Address correspondence and reprint requests to Dr. Rebecka S. Hess, Department of Clinical Studies, School of Veterinary Medicine, Matthew J. Ryan Veterinary Hospital of the University of Pennsylvania, 3900 Delancey Street, Philadelphia, PA 19104-6010, USA. Email: firstname.lastname@example.org
To clinically characterize a large group of dogs with the hyperosmolar hyperglycemic state (HHS) and to determine whether 2 HHS subgroups, dogs with hyperosmolar ketonuric (HK) diabetes mellitus (DM) and dogs with hyperosmolar nonketonuric (HNK) DM were clinically different from one another.
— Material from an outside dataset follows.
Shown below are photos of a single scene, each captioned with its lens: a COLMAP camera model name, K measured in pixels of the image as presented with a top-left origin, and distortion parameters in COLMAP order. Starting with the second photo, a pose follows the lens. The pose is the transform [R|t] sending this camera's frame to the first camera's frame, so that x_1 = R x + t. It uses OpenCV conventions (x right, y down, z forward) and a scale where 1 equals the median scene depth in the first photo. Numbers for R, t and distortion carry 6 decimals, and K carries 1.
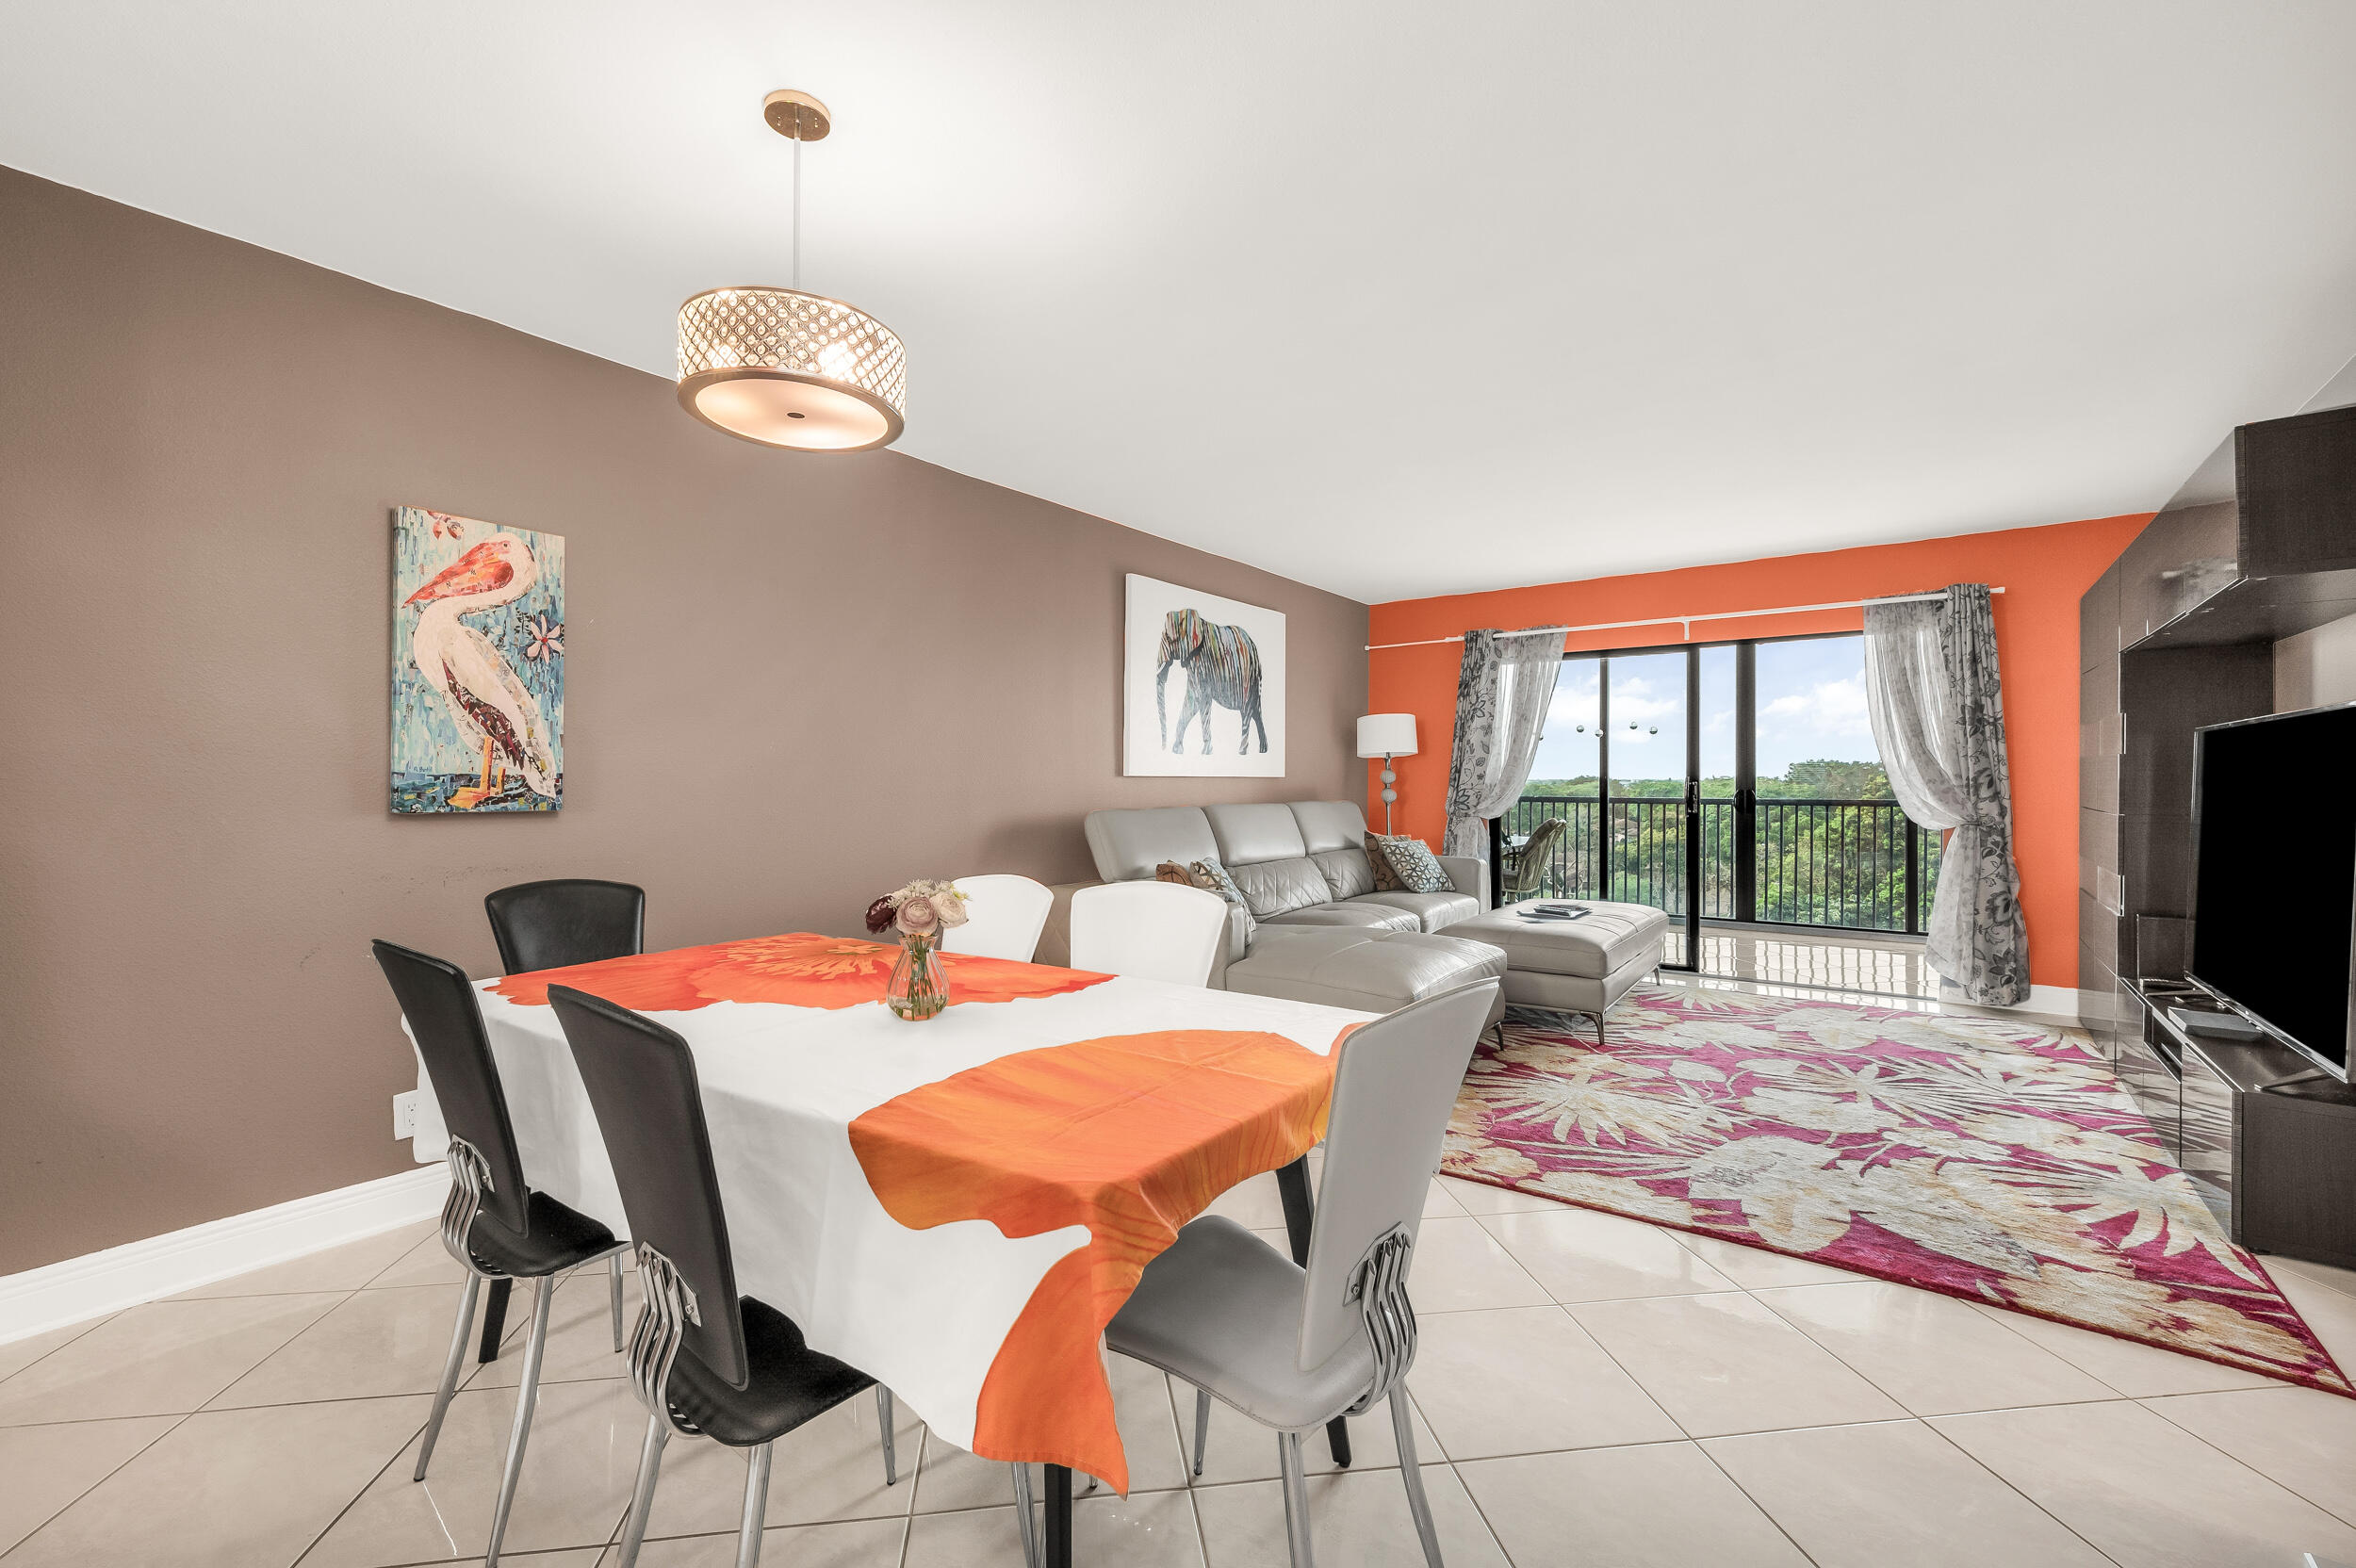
lens RADIAL K [[976.8, 0, 1179.2], [0, 976.8, 780.7], [0, 0, 1]] dist [-0.000862, -0.000205]
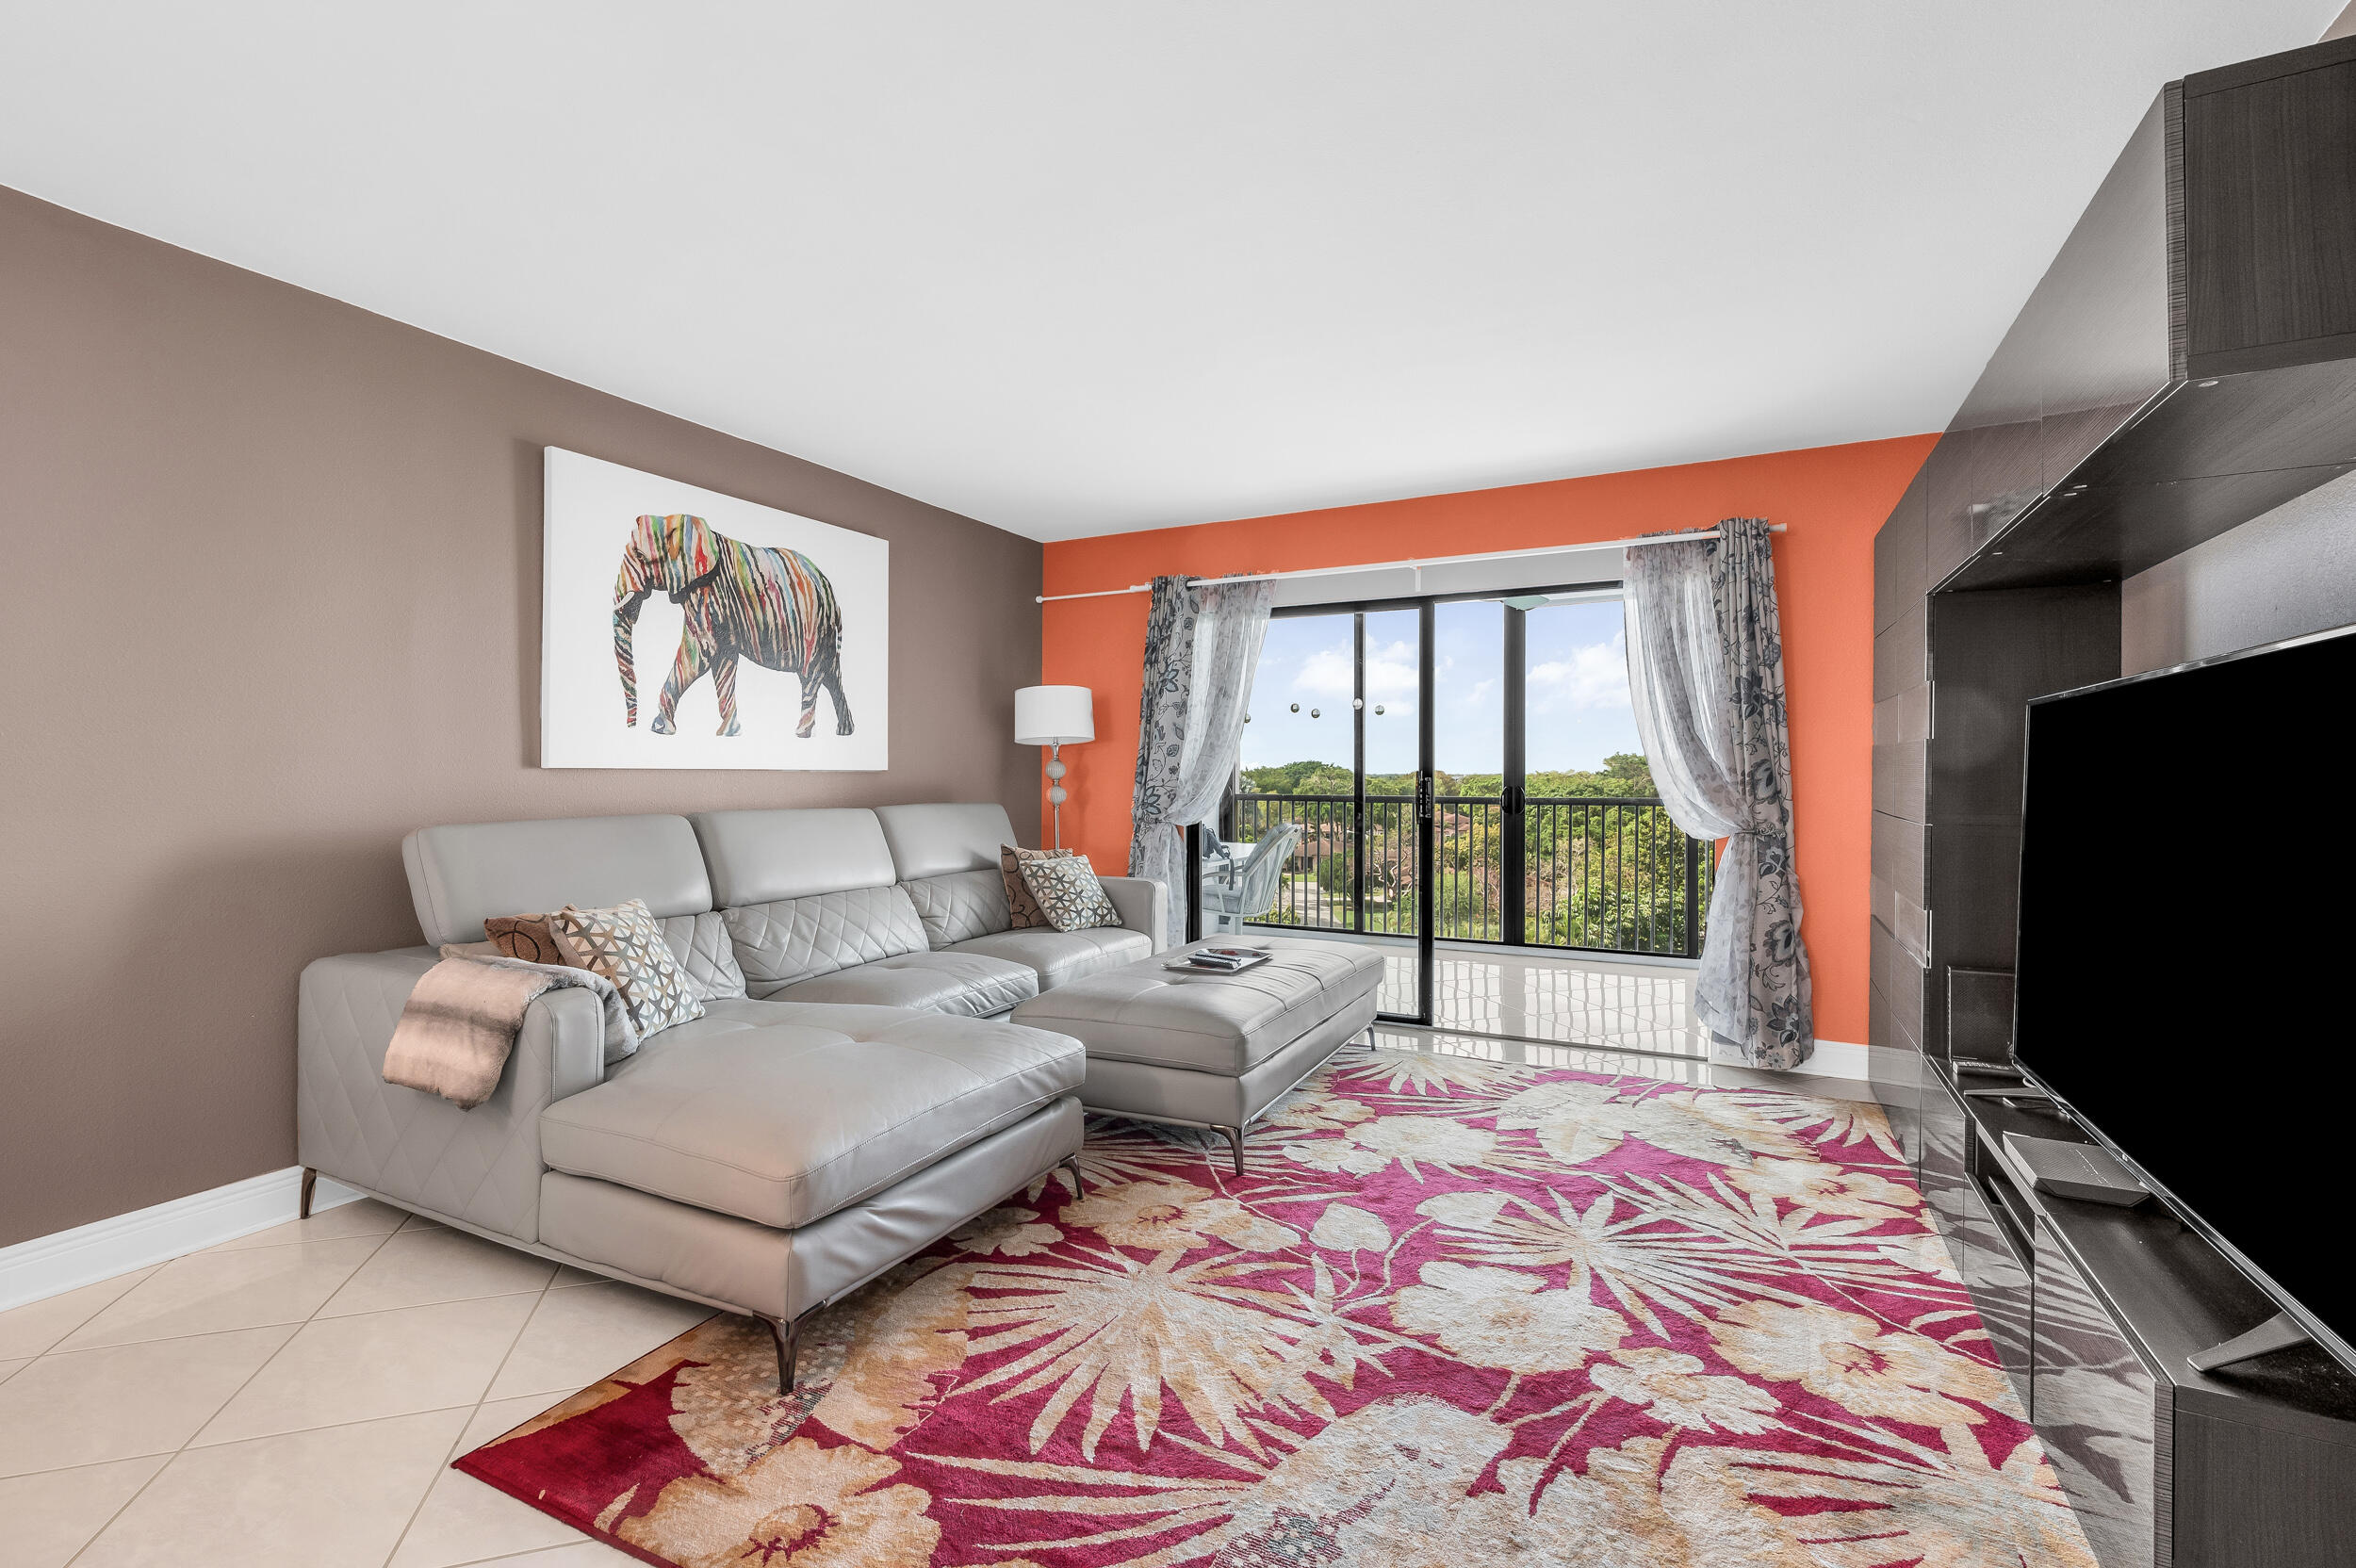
lens RADIAL K [[1042.0, 0, 1179.5], [0, 1042.0, 778.7], [0, 0, 1]] dist [0.002110, -0.001270]
pose [[0.986176, -0.000013, 0.165701, 0.242943], [-0.000537, 0.999994, 0.003277, -0.000425], [-0.165700, -0.003321, 0.986171, 0.274558]]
Retrospective study. Records of 1,250 diabetic dogs that were examined between January 1993 and July 2008 were reviewed in order to identify dogs with HHS. Inclusion required a calculated serum osmolality ≥325 mOsm/kg, with or without ketonuria.
University teaching hospital.
Sixty-six dogs with HHS including 34 dogs with HK, 25 dogs with HNK, and 7 dogs with unclassified HHS.
Measurements and Main Results
HHS was diagnosed in 5% of dogs with DM. HK and HNK dogs were similar to one another in regard to most historical, physical examination, and clinicopathologic variables as well as outcome. Sixty-two percent of dogs with HHS survived to discharge from the hospital. Poor outcome of HHS dogs was associated with abnormal mental status (P = 0.03) and a low venous pH (P = 0.045). Dogs with HK were significantly more likely to have acute pancreatitis (P = 0.046), higher body temperature (P = 0.006), higher WBC count (P = 0.01), and a shorter duration of clinical signs (P = 0.02) compared to dogs with HNK. Dogs with HNK had significantly higher BUN and creatinine concentrations (P = 0.0002 and P = 0.008, respectively) and higher calculated osmolality (P = 0.001) compared to dogs with HK.
HHS is a rare condition in which poor outcome is associated with abnormal mental status and low venous pH. Among dogs with HHS, the subgroup of dogs with HK has significantly more acute pancreatitis, shorter duration of clinical signs, and higher body temperature and WBC count compared to dogs with HNK, whereas dogs with HNK have more azotemia and higher calculated osmolality compared to dogs with HK.